VIII. Borrowing Costs:

Borrowing costs that are attributable to the acquisition, construction or production of a qualifying asset are capitalised as part of the cost of such asset till such time the asset is ready for its intended use. All other barrowing costs are recognised as an expense in the period in which they are incurred.

IX. Taxes on Income:

Provision for Current Tax is made on the basis of estimated taxable income for the current accounting period and in accordance with the provisions of the Income Tax Act, 1961. Deferred Tax resulting from "timing differences" between book and taxable profit for the year is accounted for using the tax rates and laws that have been enacted or substantively enacted as on the Balance Sheet date. Deferred tax assets

are recognized and carried forward only to the extent that there is a reasonable certainty, except for carried forward losses and unabsorbed depreciation, which are recognized, based on virtual certainty, that the assets will be realised in future.

X. Investments:

All investments are stated at cost. Provision for diminution in value of investments is made only if such a decline is other than temporary.

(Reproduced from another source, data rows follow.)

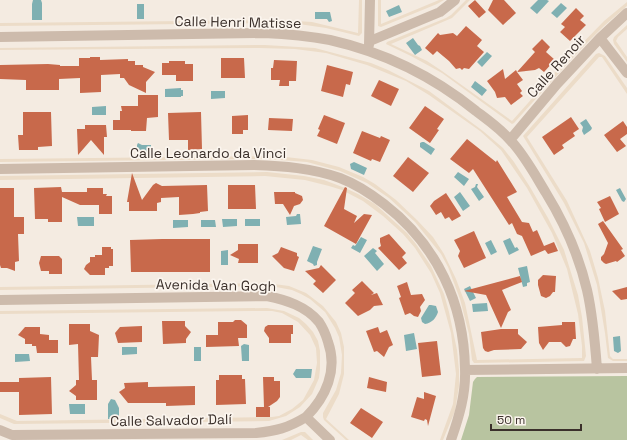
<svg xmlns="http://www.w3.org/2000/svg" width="627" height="440" viewBox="0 0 627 440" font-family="'Space Grotesk',sans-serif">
	<rect width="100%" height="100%" fill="#f4ebe1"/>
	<path fill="#b8c4a0" d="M627,376V440H461L469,415L473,382L475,379L477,377Z"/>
	<path fill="#ecdcc8" d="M359,0H362V33L359,36L326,28L292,23H275L0,26V23L281,20L312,22L358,33Z
		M378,0H381V24L439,0H444L437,4L381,27L378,26Z
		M466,0H470L452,18L391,44L427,61L442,71L512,121L568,58L604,21L627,2V6L604,26L578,52L514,123L512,124L442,73L411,56L386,44L387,42L446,18L451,15Z
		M627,25V29L618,37L616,41L627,57V62L614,44L613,40L614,37Z
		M265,45L315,48L371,63L388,70L429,91L483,131L503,148L514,162L530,187L548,218L564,250L578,295L582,317L586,356L584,361L474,363L472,360L469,334L460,299L448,267L441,254L415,222L389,198L367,183L340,171L307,162L267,159L0,162V159L277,156L312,160L339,167L363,177L375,184L396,200L417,220L433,237L444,254L456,279L465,303L477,360L582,358V346L578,314L567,269L552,233L527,188L501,150L480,131L429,95L406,81L367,65L326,53L295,49L259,48L0,50V48Z
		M599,53L605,56L627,88V94L602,57H599L527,137L567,201L590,251L598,278L605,311L610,356L613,359H627V361H613L608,358L605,333L597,285L584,243L564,203L523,136L596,54Z
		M267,172L304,176L324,180L345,188L358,194L375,204L407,233L416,244L431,266L444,294L449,312L457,350L459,370V386L455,411L443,440H440L453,404L456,374L451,333L440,293L431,273L415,248L403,234L383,216L363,201L342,190L329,186L305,180L265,176L0,180V176Z
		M267,283L289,286L306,293L323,306L336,322L341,333L344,347V374L339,394L326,419L349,440H346L324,420L323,417V413L336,390L341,373L342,355L339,337L335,328L325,312L310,299L301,294L292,290L271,286L0,290V287Z
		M267,308L284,311L299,318L306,324L313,332L318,341L320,351V369L319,378L312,394L300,407L286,416L269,421L14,424L0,418V414L17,421L272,417L279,416L292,409L303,400L314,380L317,363L316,348L310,335L298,322L282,313L272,311H252L0,314V311Z
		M301,432H305L313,440H308L301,435L291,440H282Z"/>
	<path fill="#7fb0b2" d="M33,0H41L42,3V20H32V4Z
		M538,0H547L549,1L537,14L530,8Z
		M561,3L567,8L557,18L551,13Z
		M137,4H144V19H137Z
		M399,5L402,12L389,17L386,11Z
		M315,12H330L332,21L329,22L327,19H315Z
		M413,38L418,45L420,46L422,50L415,55L406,43Z
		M487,52L492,56L482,67L477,62Z
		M475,81L487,90L482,96L471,87Z
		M181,88V90H183V96H181V97H165V89Z
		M211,91H225V98L211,99Z
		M106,106V115H92V107Z
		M586,119L592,128L591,130L584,135L582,131L583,127L580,123Z
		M422,142H424L435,149L431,155L420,147V143Z
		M138,143L142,145H151V152H137V145Z
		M354,162L367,168L364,175L351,169L350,164Z
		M458,172L469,179L464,186L454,177Z
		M476,184H478L477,187L484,197L479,201L471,189L475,187Z
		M620,188L626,199L624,202L622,201L616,190Z
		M460,192L470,206L463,211L454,197Z
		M297,214H300L301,224L287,225L286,217L296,216Z
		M77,217H94V226H78Z
		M222,219H237V226L223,227Z
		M245,219H260V226H245Z
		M173,220H188V227L173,228Z
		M201,220H215L216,227H201Z
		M361,237L367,240L360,253L351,248L353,245L355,246Z
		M510,238L515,248L517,247L519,250L509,255L503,241Z
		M491,240L497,252L491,255L485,243Z
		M313,246L322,249L317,262V265L314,266L313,264L307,261Z
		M373,248L377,251L375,253L384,264L377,271L364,256Z
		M228,250V265H221V251Z
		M527,266L530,282L527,283V286L523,287L518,268Z
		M470,286L476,298L470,301L464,289Z
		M487,303L488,311L473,312L472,304Z
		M429,305H431L436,306L438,312C436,318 432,323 425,324L422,322L421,318Z
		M414,333L417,349L406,351L404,335Z
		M620,336L621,351L618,353L614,351L613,337Z
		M244,344L249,345V361H242L241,346Z
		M122,347H137V354L122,355Z
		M194,347H201V361H194Z
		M15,354H29L30,361L15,362Z
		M296,369H312L311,378H296L293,374Z
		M111,399L115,400L119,408V419H108V404Z
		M69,404H85V414H70Z"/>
	<path fill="#c8694b" d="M475,0L486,12L479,18L468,6Z
		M493,0H504L516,13L503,25L488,10Z
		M576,8L584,16L580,20L586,25L570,41L560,32L565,27L561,24Z
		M466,26L482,40L477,46L484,52L469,69L464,68L462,70L460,68L456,69L449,61L437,51L433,55L425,48L438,33L440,35L453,33L457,36Z
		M542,39L550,47L546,52L555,60L544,72L539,68L535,70L517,72L523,80L517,84L522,91L520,93L523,96L511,105L505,97L497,98L495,92L487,81L503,69L505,79L516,70L517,72L535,52L532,49Z
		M90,57H100V60L128,59V61H135V65H143V67L155,72L146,82V93L129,85L124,78H120V74L101,75V92L80,93V78L59,79V90H26V80L0,79V65L48,64L60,65V66H79V58H90Z
		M221,58H244L245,78H221Z
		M274,60L297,61L296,81H289V86H279L280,80H271V68H273Z
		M169,61H185V64H193V81H176V75H162V63H169Z
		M327,65L353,72L350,85L346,84L343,97L321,91Z
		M379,80L399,89L391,106L371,96Z
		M138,95H158V117L147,118L146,131H131V130H113V120H120V111H122L121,106H138Z
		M425,106L444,119L437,129L439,130L430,143L409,128Z
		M23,112H51L52,146L38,147V150H19L18,135H23Z
		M201,112L202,149L188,150V140H169L168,113Z
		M248,115V130H243V134H232V116Z
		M324,115L345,123L337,144L317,136L320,130L318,129Z
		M571,117L579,129L573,133L575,136L562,145L564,148L554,155L542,137Z
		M269,118L293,119L292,131L268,130Z
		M623,121L627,127V134L620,139L626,146L617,152L604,135Z
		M85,125H106L107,137H104V155L91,140L78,155L77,129H85Z
		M362,131L380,138L381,136L390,140L380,162L372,159L371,161L353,153Z
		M467,139L496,162L497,160L517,192L507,197L522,222L529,223L533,232L537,230L544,246L554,242L558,251L548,254L545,250L531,256L522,236L517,234L512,223L509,225L473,169L469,173L450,159Z
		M408,157L429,173L413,192L393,176Z
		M132,173L142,200L153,185L156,183L162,186L207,185L208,211L200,212V213L193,214L179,215V197L161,198V202L157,203V211H129V202H127Z
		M228,185H255L256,209H228Z
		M61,187L62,192H87V188H103V194H107L106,196H112V214H99V205H80L62,197V222H48V219H35L34,188Z
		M345,187L347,188L344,209L357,216L354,223L364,214L372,215L356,244L324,226Z
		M0,188H14V217H24V234H18L19,261L15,262V271L7,268H1L0,265Z
		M274,192H295V193L302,196L303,200L300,204L294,206L290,215L283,204H275Z
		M446,193L461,216L452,221L449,217L445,219L441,212L436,215L430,206L434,201Z
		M610,196L619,214L605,222L599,209L601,208L597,202Z
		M603,221L623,249L621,250L625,256L617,262L616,261L606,264L604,263L601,260V257L604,254L608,243L598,224Z
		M474,231L486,258L464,268L458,256L460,251L454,240Z
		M389,234L406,253L402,257L407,263L399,270L378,248L381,246L380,242V238Z
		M162,239H210V272H131L130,240Z
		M238,244H258V263H238L239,259L230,255L238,250Z
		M102,247H111V249H113V266H109V268H105V275H90L84,269L86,265L90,262V257H95V255H102Z
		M281,247L297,253V256L299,257L294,271L284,268L272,256L278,253Z
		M41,256H59L62,259V274H49V271H41L39,263Z
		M321,265L336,280L323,293L313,284L316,281L305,271L319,268Z
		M543,275L556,276L555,292H553L550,296L546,298L541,296L538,285V280Z
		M520,276L522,282L502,290L511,310L508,312L501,328L486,295L464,291Z
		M362,281L374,293L371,295L377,293L383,305L374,306L370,310L358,316L345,303L355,293L352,290Z
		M407,282L411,295L422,294L425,300L420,307L421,311L418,317L414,316L410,313L405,315L399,298L401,297L397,286Z
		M627,287V299L621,300L612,291Z
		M235,320H241L247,325V338H238L239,346L206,347V335H218V322H233Z
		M162,321H185V326L191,332L186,339V343L163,344Z
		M562,322H575L576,339H573L570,346L566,347L561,342H549L543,350L539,343L538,327L562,325Z
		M69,324H90V331L99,335L98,357H91L92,380H97V400H76V396L69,391L76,385V380H79L78,344L69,345Z
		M268,325H293V334H291V343H269V338L264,331L265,327Z
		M142,326V342L118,343L115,333L120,327Z
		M25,327H40V334L49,335V340H58V353H37L36,346H32V344H25V339L18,335Z
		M378,327L380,333L387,330L393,345L389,347L384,357L377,351L374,352L366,331Z
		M501,329H518V334L527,342L521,349L494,350L488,352L485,351L483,348L481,332Z
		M437,341L441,375L422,377L418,343Z
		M219,375H242V379H245L246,404L216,405V380H219Z
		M51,377L52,414L19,415V392H0V382H19V378Z
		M263,377H274V381H280V397L277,401L268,407H270V417H256V407H264Z
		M369,377L387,382L386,392L367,388Z
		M148,382V387L195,386V405L166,406V403H128L119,392L125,388L124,383Z
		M424,392L436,396L428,426L427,420L425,419L424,421L411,417L417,397L424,399Z
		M361,408L383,422L372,438L350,423Z"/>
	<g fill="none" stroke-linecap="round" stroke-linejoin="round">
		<path stroke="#cdbbac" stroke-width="10" d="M0,37L264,33C286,34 308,36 330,40C383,52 434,77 476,111C488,120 501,129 511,141C525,156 535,175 546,193C565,224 579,256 587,290C593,316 595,342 597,369
			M600,38L627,73
			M370,41L440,12L455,0
			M369,45L370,0
			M510,140L557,84L600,38L627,13
			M0,169L254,165C283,166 312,168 340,178C356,184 371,194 384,204C437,245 464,303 465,369C466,394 459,417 451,440
			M0,300L267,296C286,300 306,306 319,322C323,328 326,335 328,342C338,370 326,397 306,417
			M465,370L627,368
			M0,430L12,435L256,433C276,431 288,428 306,417L330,440"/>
	</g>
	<g text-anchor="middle" stroke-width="3.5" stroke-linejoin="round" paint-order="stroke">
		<g font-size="14" fill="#3b302b" stroke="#fbf5ee">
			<text transform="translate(238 22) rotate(1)" y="5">Calle Henri Matisse</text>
			<text transform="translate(556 66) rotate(-48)" y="5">Calle Renoir</text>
			<text x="208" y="158">Calle Leonardo da Vinci</text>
			<text transform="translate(216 285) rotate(1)" y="5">Avenida Van Gogh</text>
			<text transform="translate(171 420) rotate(-1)" y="5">Calle Salvador Dalí</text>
		</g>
	</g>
	<path d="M491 424v6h90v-6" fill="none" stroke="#3b302b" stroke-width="2"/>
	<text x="497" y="424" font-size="12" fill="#3b302b" stroke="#fbf5ee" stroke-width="3" paint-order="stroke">50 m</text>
</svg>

XI. Provisions, Contingent Liabilities and Contingent Assets:

Provisions involving substantial degree of estimation in measurement are recognised when there is a present obligation as a result of past events and it is probable that there will be an outflow of resources. Contingent Liabilities are not recognised but are disclosed, while Contingent Assets are neither recognised nor disclosed, in the financial statements.